| MATERIAL FOR THIS TASK |
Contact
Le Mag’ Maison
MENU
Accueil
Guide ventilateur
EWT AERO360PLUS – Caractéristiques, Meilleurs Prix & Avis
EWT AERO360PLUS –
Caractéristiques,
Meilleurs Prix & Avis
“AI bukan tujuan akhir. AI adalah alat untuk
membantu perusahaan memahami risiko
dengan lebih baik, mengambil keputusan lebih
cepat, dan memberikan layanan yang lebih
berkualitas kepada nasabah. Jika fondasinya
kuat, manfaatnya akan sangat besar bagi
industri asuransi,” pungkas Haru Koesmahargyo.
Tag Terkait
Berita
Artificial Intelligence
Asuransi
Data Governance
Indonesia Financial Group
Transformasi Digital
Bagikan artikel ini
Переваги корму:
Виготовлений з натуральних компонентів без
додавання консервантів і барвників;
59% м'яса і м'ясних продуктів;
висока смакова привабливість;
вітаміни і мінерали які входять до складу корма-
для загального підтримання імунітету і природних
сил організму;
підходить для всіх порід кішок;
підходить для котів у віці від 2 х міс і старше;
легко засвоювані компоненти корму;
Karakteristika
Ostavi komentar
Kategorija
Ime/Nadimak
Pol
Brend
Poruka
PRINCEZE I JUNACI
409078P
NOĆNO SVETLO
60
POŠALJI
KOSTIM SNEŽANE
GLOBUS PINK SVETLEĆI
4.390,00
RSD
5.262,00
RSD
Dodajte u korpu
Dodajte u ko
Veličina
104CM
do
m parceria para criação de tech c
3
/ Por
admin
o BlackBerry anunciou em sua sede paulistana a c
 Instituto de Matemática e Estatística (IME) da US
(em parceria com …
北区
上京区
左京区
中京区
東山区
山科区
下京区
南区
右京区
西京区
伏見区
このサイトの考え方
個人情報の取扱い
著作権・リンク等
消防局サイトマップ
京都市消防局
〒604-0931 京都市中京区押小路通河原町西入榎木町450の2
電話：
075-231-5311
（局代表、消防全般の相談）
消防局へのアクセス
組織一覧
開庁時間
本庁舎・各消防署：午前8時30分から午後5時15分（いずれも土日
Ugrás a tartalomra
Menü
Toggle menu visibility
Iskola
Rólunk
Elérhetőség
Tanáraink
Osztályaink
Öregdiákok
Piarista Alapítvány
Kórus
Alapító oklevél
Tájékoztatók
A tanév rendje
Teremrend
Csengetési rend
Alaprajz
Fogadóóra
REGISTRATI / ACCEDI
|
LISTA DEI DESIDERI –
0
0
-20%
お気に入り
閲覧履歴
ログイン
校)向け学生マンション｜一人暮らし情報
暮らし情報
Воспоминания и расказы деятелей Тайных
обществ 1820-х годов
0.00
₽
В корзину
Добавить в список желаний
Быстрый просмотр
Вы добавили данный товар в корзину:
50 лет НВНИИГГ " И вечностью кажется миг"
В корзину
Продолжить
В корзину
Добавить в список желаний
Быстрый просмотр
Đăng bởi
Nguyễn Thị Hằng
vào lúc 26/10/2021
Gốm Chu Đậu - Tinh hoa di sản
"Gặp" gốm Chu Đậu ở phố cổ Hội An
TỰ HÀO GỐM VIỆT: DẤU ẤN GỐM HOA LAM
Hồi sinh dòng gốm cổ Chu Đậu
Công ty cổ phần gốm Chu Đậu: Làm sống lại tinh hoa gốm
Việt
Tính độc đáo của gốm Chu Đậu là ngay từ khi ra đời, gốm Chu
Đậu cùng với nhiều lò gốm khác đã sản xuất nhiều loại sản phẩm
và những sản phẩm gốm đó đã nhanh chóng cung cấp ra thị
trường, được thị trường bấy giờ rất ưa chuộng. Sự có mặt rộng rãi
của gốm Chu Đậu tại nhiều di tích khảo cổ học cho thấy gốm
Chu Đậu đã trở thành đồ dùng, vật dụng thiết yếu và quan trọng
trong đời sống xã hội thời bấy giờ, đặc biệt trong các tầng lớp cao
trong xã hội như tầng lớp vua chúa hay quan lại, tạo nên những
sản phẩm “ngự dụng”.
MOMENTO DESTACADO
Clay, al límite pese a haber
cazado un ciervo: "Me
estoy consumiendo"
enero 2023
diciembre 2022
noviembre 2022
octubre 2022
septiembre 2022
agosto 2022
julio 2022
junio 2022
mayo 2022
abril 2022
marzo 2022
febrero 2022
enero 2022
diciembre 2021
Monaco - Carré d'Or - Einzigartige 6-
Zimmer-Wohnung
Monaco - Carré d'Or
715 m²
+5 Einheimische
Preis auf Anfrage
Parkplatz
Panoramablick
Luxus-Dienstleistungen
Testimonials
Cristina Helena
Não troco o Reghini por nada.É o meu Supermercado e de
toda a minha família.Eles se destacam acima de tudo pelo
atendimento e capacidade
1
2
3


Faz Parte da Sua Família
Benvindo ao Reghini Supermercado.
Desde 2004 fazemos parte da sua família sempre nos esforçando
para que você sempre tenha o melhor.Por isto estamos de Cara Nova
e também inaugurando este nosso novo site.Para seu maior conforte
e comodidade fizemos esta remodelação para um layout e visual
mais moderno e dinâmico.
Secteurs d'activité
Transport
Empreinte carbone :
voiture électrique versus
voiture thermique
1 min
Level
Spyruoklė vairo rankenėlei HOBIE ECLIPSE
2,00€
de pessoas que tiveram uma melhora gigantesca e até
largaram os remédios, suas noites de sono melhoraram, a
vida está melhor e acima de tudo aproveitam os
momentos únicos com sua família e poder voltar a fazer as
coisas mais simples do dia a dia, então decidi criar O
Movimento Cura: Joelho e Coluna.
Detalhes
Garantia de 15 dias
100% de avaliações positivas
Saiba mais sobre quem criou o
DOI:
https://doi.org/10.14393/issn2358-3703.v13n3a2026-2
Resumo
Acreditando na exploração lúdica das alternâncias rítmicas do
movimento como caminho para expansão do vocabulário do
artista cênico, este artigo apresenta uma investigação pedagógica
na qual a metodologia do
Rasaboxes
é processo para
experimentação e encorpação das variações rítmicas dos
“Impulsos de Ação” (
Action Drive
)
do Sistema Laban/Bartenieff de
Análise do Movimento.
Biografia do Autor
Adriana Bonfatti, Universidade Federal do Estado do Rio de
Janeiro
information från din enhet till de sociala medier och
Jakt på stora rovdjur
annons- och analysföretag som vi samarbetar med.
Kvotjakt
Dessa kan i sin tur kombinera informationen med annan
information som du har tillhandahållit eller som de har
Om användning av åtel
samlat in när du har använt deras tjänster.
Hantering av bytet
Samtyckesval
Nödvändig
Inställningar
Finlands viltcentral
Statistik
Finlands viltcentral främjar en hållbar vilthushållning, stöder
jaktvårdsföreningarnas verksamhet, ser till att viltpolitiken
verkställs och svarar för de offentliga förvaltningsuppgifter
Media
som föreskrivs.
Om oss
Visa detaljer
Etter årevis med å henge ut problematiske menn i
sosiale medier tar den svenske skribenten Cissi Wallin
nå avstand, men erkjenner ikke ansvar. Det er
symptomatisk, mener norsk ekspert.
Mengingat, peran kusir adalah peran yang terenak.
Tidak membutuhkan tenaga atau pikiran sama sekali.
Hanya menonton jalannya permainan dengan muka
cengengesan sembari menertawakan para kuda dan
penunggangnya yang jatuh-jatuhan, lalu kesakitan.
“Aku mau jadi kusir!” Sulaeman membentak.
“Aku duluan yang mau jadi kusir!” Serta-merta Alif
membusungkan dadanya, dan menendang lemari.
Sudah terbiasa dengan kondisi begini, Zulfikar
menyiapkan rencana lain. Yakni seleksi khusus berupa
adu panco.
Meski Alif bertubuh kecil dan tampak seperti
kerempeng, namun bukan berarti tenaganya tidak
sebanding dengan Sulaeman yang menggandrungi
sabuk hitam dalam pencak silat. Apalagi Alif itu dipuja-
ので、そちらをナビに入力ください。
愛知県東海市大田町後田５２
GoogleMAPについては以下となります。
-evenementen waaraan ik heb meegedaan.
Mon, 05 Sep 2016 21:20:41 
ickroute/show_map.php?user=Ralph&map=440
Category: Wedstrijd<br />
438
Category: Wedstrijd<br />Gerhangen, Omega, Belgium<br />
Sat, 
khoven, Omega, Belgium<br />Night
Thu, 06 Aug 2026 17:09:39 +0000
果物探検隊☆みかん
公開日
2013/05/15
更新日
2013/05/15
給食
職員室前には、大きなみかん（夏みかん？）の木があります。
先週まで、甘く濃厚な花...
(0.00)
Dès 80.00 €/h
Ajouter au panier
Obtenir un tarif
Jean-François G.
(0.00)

| TO DO |
Copy out the records word for word, from their first line through the line containing "cepat, dan memberikan layanan yang lebih", including both of those lines.

| RESULT BELOW |
Contact
Le Mag’ Maison
MENU
Accueil
Guide ventilateur
EWT AERO360PLUS – Caractéristiques, Meilleurs Prix & Avis
EWT AERO360PLUS –
Caractéristiques,
Meilleurs Prix & Avis
“AI bukan tujuan akhir. AI adalah alat untuk
membantu perusahaan memahami risiko
dengan lebih baik, mengambil keputusan lebih
cepat, dan memberikan layanan yang lebih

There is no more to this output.